====== Provided data

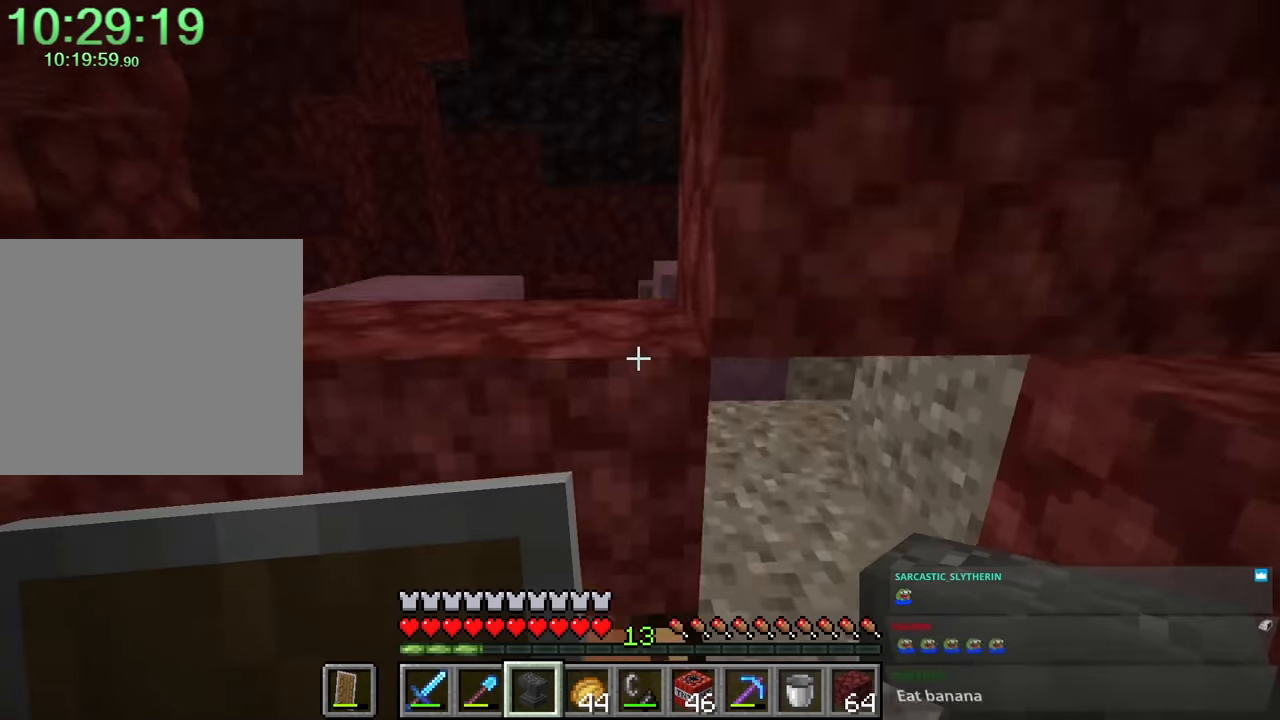
{"keys": ["w"], "mouse": [], "events": [[100, "space", "up"], [234, "a", "up"], [234, "space", "down"], [467, "space", "up"]]}
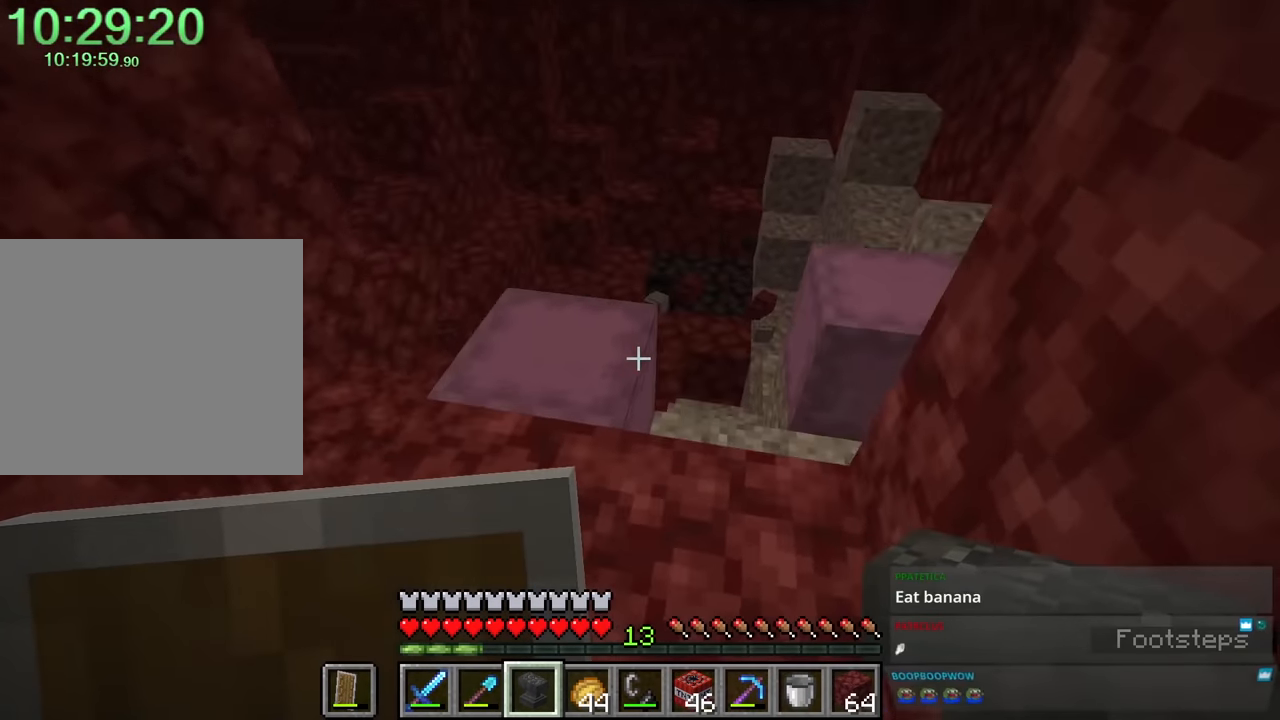
{"keys": [], "mouse": [], "events": [[50, "w", "up"], [150, "mouse_right", "down"], [233, "mouse_right", "up"]]}
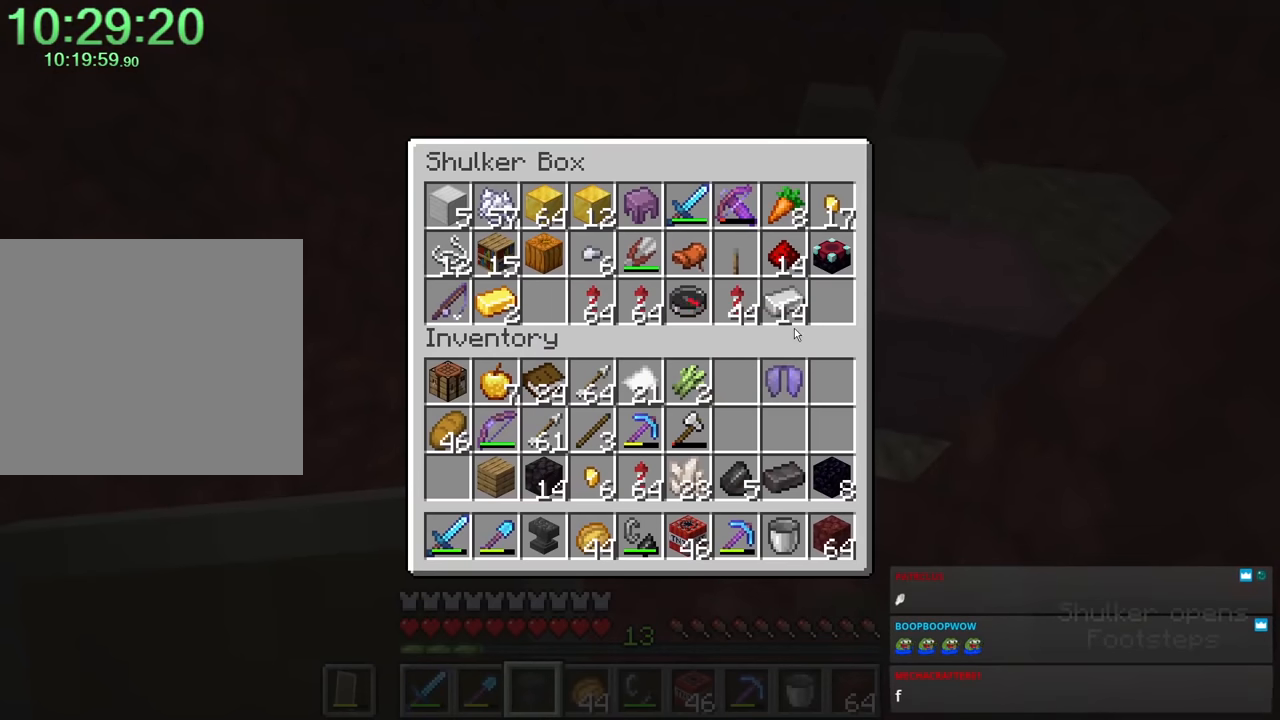
{"keys": ["e"], "mouse": [], "events": [[500, "e", "down"]]}
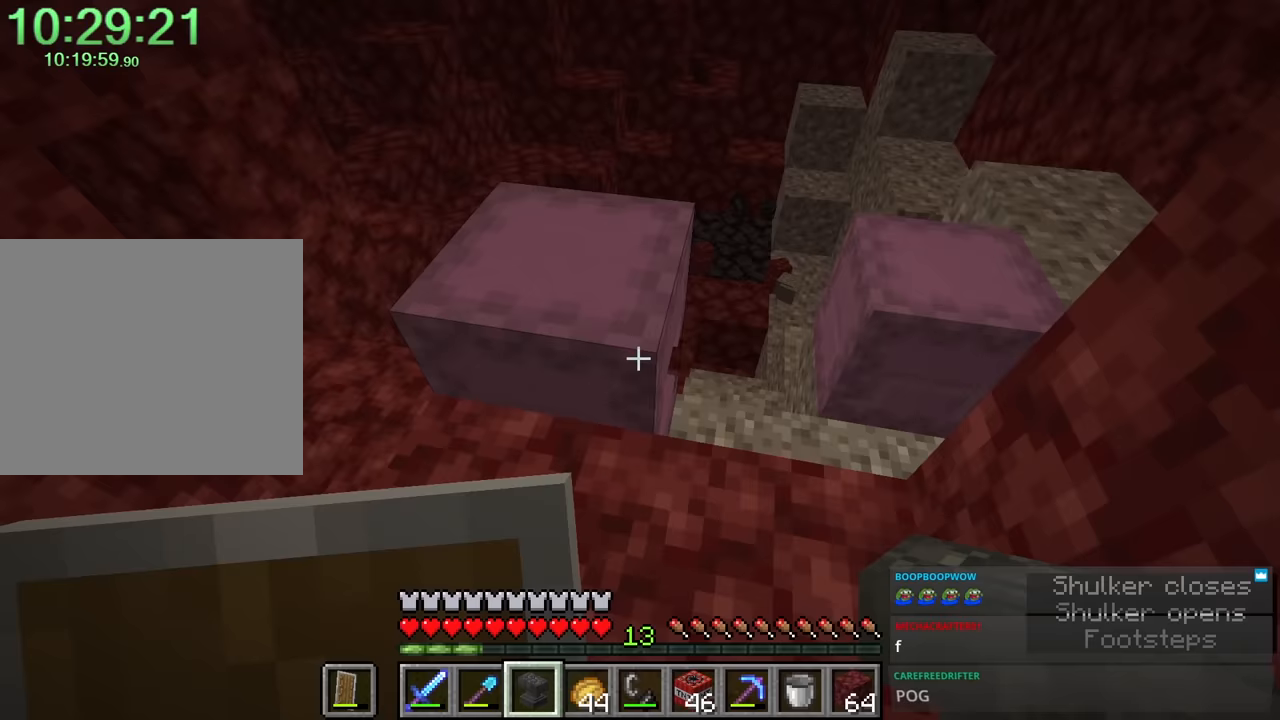
{"keys": [], "mouse": [], "events": [[100, "e", "up"], [333, "mouse_right", "down"], [367, "mouse_right", "up"]]}
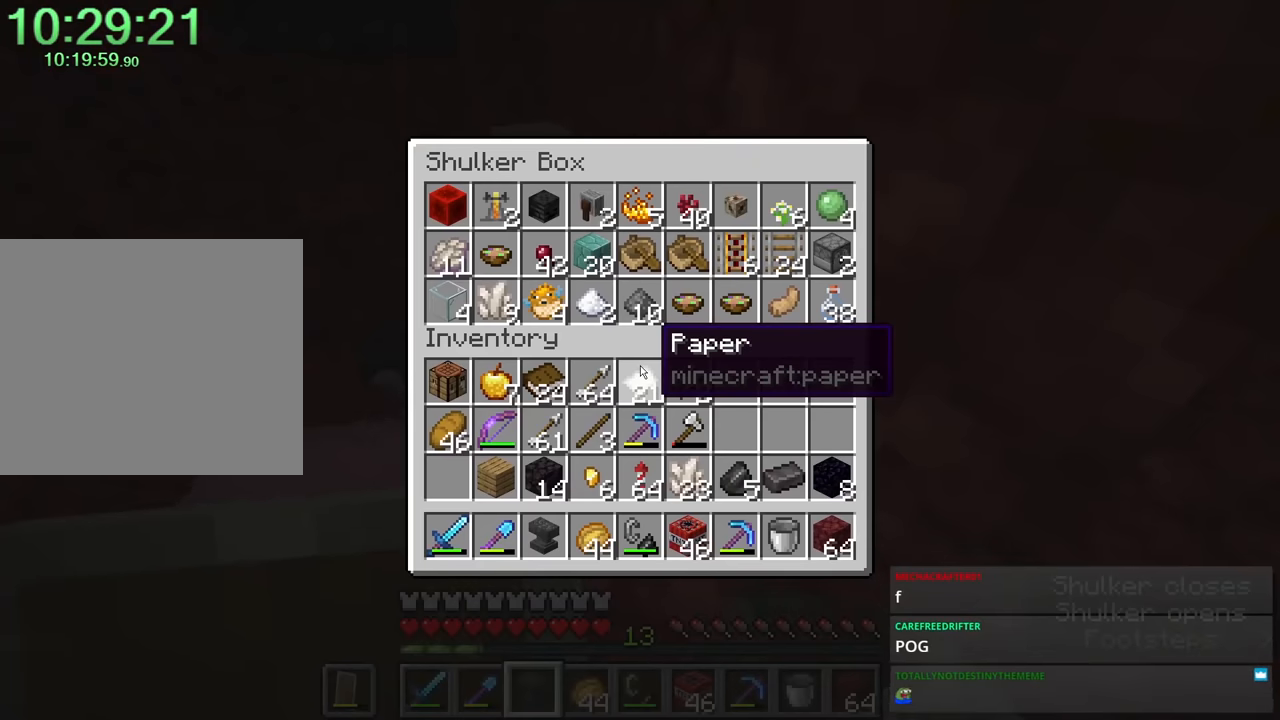
{"keys": ["e"], "mouse": [], "events": [[433, "e", "down"]]}
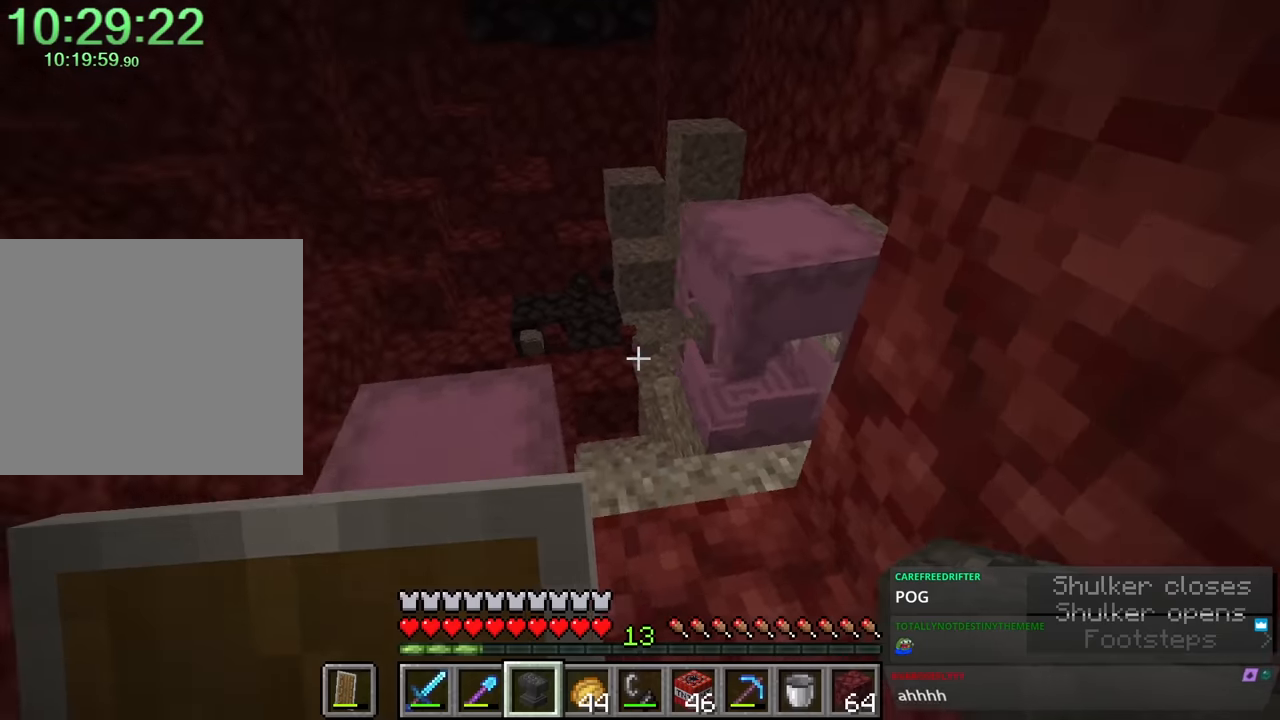
{"keys": [], "mouse": [], "events": [[17, "e", "up"], [183, "mouse_right", "down"], [267, "mouse_right", "up"]]}
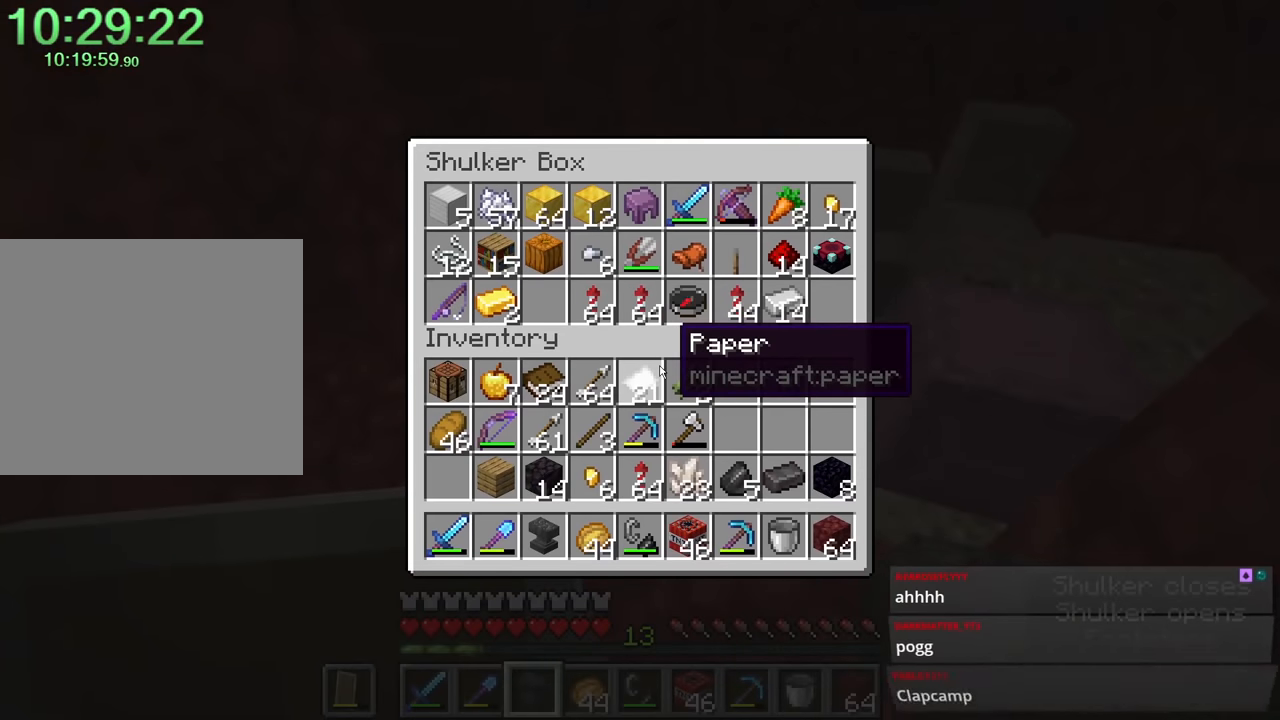
{"keys": [], "mouse": [], "events": []}
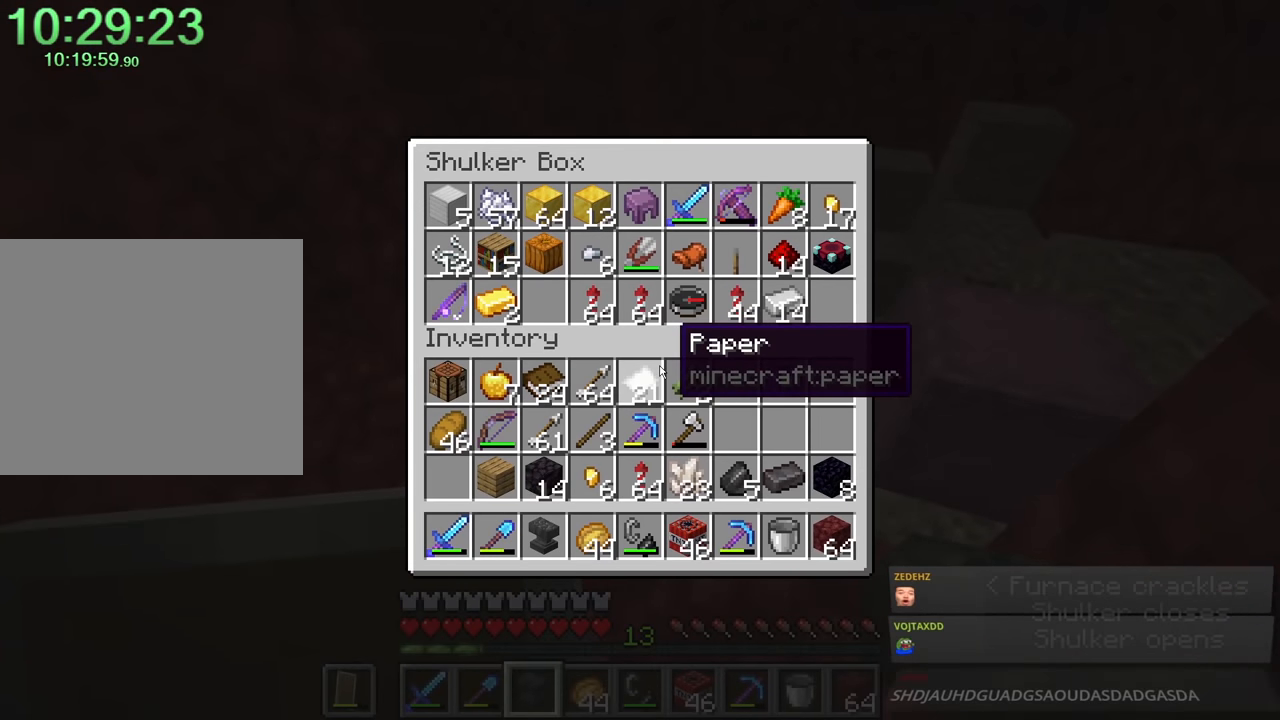
{"keys": [], "mouse": [], "events": []}
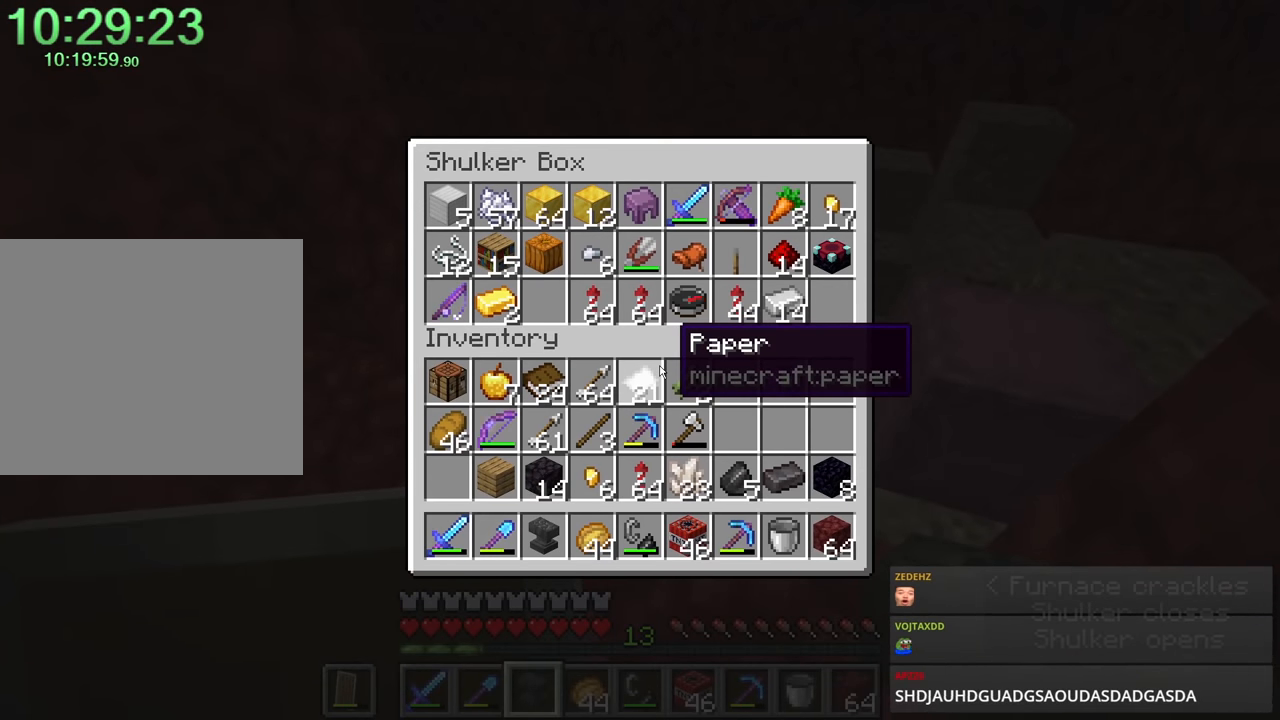
{"keys": [], "mouse": [], "events": []}
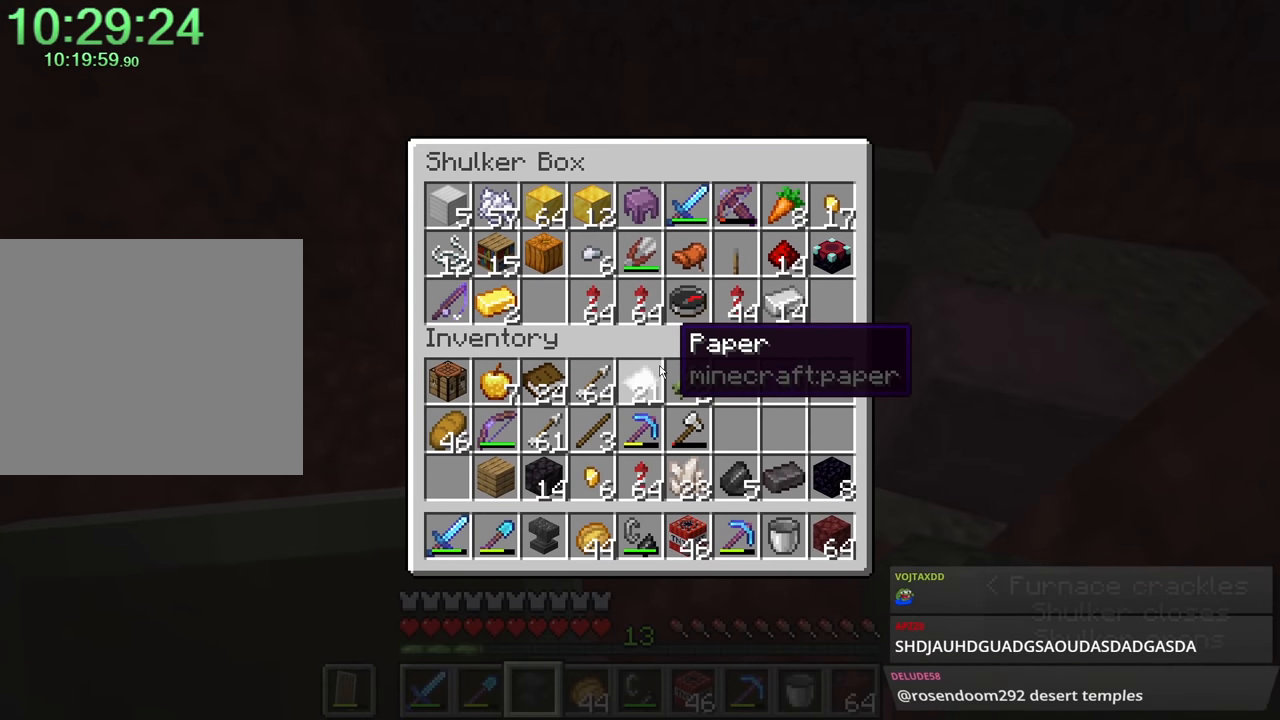
{"keys": [], "mouse": [], "events": []}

============

▶ [What the task requires]:
Write the entries above out again exactly, but not the pictures.

▶ [Completed exercise]:
{"keys": ["w"], "mouse": [], "events": [[100, "space", "up"], [234, "a", "up"], [234, "space", "down"], [467, "space", "up"]]}
{"keys": [], "mouse": [], "events": [[50, "w", "up"], [150, "mouse_right", "down"], [233, "mouse_right", "up"]]}
{"keys": ["e"], "mouse": [], "events": [[500, "e", "down"]]}
{"keys": [], "mouse": [], "events": [[100, "e", "up"], [333, "mouse_right", "down"], [367, "mouse_right", "up"]]}
{"keys": ["e"], "mouse": [], "events": [[433, "e", "down"]]}
{"keys": [], "mouse": [], "events": [[17, "e", "up"], [183, "mouse_right", "down"], [267, "mouse_right", "up"]]}
{"keys": [], "mouse": [], "events": []}
{"keys": [], "mouse": [], "events": []}
{"keys": [], "mouse": [], "events": []}
{"keys": [], "mouse": [], "events": []}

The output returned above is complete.